The data provided was mostly clear and concise with a few minor issues. Analysis of attacks per year was clear and expressed with a visual chart outlining the years which have housed the greatest number of attacks since 2010. The table outlining the attacks per country is highly intuitive exhibiting the exact number of attacks within each country. Furthermore the graph depicts which countries had the highest number of attacks vs the smallest, however as a result of the high collation of data it is hard to read and understand the x axis on the graph which creates some issues when interpreting the data. Finally, the interesting difference between genders attacks since 2010 is depicted visually through both a table and a graph showing that males are more likely to be attacked than females. Over all the data collected housed some issues however, the data presented is clear and interpretable with visuals aids to further represent the data shown.

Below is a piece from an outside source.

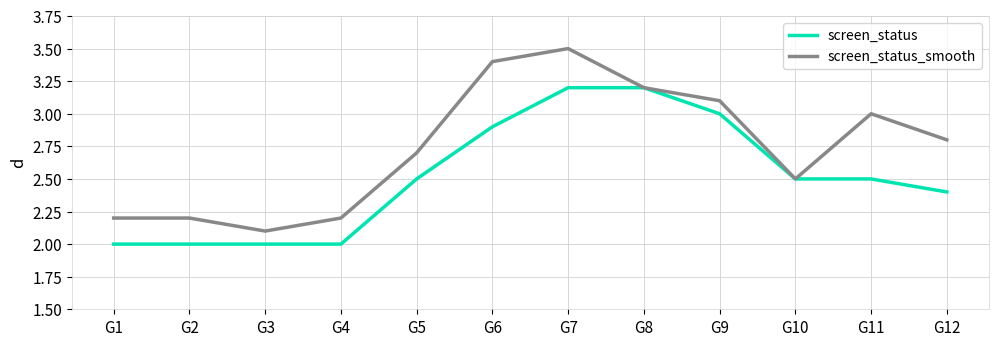

What is the minimum value shown in the chart?

2.0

In our group, we worked together to investigate data that we were both interested in, and that had enough information in it to be able to get an interesting discussion out of. We both looked at the data separately to begin with, before coming together to decide on which parts of the data we wanted to investigate most, allowing for us to put together our three research questions. We divided the work equally, and worked on all parts of the assignment together, with collaboration taking place particularly within the coding sections. Overall, I found the task to be an enjoyable and interesting assignment where we worked well as a team.